Permik · 10 months ago
I'd guess that this actually affects all [corp same scale as Cloudflare], but Cloudflare is the only one that's actually transparent about it.
philipwhiuk · 10 months ago
I was surprised not to see a follow up on this item
d1sxeyes · 10 months ago
While considering that sounds sensible, it seems the on-call was able to escalate to the team with very little delay.

As far as I can tell from the timeline, it only took 11 minutes from the moment the on-call first attempted the action until the ops team began responding.

Given that this issue was caused by someone unintentionally using a level of access that they had to do something they did not intend, and the minimal impact reduction, deciding not to grant higher levels of access to the on-call seems to me to be the right decision.

S0y · 10 months ago
That line also made me chuckle quite more than it should have.
sfeng · 10 months ago
You can tell a company really builds using their own products when an abuse system can take them offline!
j45 · 10 months ago
Cloudflare has nice services that they make available to a lot of people for free.

At the same time, this reminds me the cloud is someone else's computer, and seeking input and ideas of how to have a failover with other services or something.

Does anyone know of a setup or design that can shim in a bit of redundancy with something like this? Using one cloud does kind of tie you to them a bit more.

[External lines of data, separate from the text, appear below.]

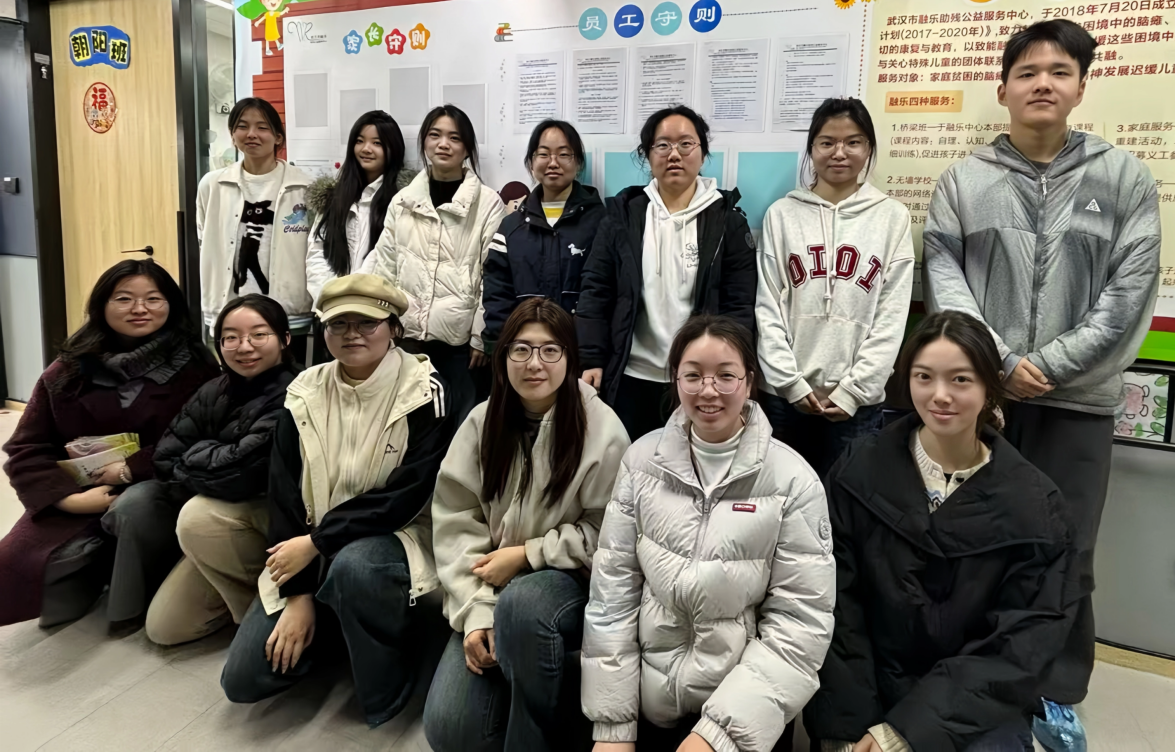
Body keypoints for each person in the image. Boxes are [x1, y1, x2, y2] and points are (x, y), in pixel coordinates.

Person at [922, 19, 1161, 751]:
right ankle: (966, 677)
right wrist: (996, 363)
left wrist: (1049, 364)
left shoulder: (1122, 178)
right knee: (970, 541)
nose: (1042, 84)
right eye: (1027, 72)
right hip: (981, 402)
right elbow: (944, 279)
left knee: (1065, 548)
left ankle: (1055, 690)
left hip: (1077, 404)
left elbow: (1129, 293)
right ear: (1002, 89)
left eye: (1059, 71)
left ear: (1081, 86)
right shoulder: (964, 181)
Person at [804, 310, 1076, 752]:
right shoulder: (859, 471)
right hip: (866, 688)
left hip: (974, 702)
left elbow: (1022, 643)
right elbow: (834, 604)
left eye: (961, 380)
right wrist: (850, 727)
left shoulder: (1036, 507)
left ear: (991, 386)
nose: (940, 395)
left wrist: (906, 731)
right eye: (924, 377)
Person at [582, 315, 834, 752]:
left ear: (749, 382)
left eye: (725, 376)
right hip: (649, 704)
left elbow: (800, 624)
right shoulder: (640, 463)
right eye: (693, 375)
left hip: (745, 718)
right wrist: (613, 727)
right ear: (675, 380)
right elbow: (612, 597)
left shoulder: (794, 481)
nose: (709, 390)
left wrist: (718, 736)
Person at [219, 274, 455, 726]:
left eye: (367, 323)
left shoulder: (425, 390)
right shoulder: (304, 389)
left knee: (355, 568)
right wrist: (297, 594)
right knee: (243, 681)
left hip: (394, 537)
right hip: (312, 543)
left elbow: (406, 495)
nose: (352, 334)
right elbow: (284, 492)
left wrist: (318, 542)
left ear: (394, 329)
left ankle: (392, 664)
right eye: (338, 324)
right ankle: (336, 622)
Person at [424, 298, 629, 752]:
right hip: (489, 583)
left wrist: (529, 554)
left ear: (570, 358)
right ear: (502, 357)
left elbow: (611, 531)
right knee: (451, 731)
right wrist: (476, 612)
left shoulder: (603, 428)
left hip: (567, 582)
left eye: (550, 350)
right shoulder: (482, 421)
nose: (534, 363)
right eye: (520, 349)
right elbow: (456, 521)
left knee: (525, 603)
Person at [0, 260, 218, 629]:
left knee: (134, 508)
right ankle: (93, 567)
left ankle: (130, 605)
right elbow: (27, 447)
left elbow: (201, 440)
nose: (139, 308)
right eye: (124, 298)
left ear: (171, 305)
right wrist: (65, 499)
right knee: (18, 566)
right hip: (82, 491)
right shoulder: (67, 369)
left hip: (157, 488)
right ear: (101, 305)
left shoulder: (197, 366)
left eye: (153, 298)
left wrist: (131, 470)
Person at [576, 106, 757, 439]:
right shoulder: (622, 216)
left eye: (685, 144)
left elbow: (739, 305)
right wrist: (591, 358)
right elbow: (596, 289)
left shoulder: (728, 222)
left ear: (702, 153)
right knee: (628, 461)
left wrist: (731, 372)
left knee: (691, 464)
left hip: (699, 381)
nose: (674, 154)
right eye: (662, 145)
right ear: (647, 155)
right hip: (630, 376)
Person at [755, 97, 914, 476]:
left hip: (858, 403)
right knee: (778, 495)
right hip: (783, 399)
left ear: (869, 148)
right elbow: (767, 307)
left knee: (847, 499)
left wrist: (853, 391)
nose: (839, 153)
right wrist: (791, 384)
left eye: (853, 142)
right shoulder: (782, 215)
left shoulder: (892, 217)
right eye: (827, 142)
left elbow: (891, 317)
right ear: (812, 149)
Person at [145, 294, 301, 645]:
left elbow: (243, 475)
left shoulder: (298, 392)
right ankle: (247, 594)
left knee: (198, 514)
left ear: (285, 339)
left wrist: (196, 458)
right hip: (224, 522)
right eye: (231, 337)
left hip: (278, 519)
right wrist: (214, 461)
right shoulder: (214, 389)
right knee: (166, 629)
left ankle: (267, 613)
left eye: (258, 335)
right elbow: (164, 459)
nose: (244, 347)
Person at [370, 104, 505, 429]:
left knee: (459, 430)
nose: (443, 144)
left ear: (467, 148)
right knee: (408, 428)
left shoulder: (488, 204)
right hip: (406, 340)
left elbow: (492, 277)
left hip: (461, 347)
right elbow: (385, 267)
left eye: (454, 138)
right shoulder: (403, 200)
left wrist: (480, 336)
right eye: (435, 135)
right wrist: (383, 326)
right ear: (425, 142)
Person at [198, 97, 312, 363]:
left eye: (262, 127)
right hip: (229, 312)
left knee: (289, 381)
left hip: (288, 312)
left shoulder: (305, 187)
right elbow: (205, 238)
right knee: (235, 382)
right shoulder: (212, 185)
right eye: (242, 126)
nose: (251, 134)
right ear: (232, 134)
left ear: (278, 137)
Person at [482, 120, 606, 352]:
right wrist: (498, 349)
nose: (553, 162)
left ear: (578, 162)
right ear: (531, 162)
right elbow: (496, 294)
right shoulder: (510, 227)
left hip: (580, 352)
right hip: (525, 353)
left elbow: (606, 294)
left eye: (564, 154)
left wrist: (593, 355)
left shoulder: (601, 222)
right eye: (543, 154)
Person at [306, 110, 413, 361]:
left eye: (377, 143)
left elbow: (388, 257)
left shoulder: (404, 200)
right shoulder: (334, 196)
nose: (366, 149)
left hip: (376, 317)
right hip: (331, 316)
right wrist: (331, 300)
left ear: (393, 149)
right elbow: (316, 253)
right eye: (360, 141)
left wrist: (356, 301)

mthmcalixto · 10 months ago
Surely it was the new intern.
AstroJetson · 10 months ago
Who just got a million dollars worth of training.
archon810 · 10 months ago
The training was done by AI. In fact, the intern is also AI.
tianice · 10 months ago
appears to be caused by service circular dependency
cjbprime · 10 months ago
Not really -- the circular dependency issue happened 28 minutes after the customer impact started. That issue was a cause of the outage being double the length it could have been, but not an original cause of the outage.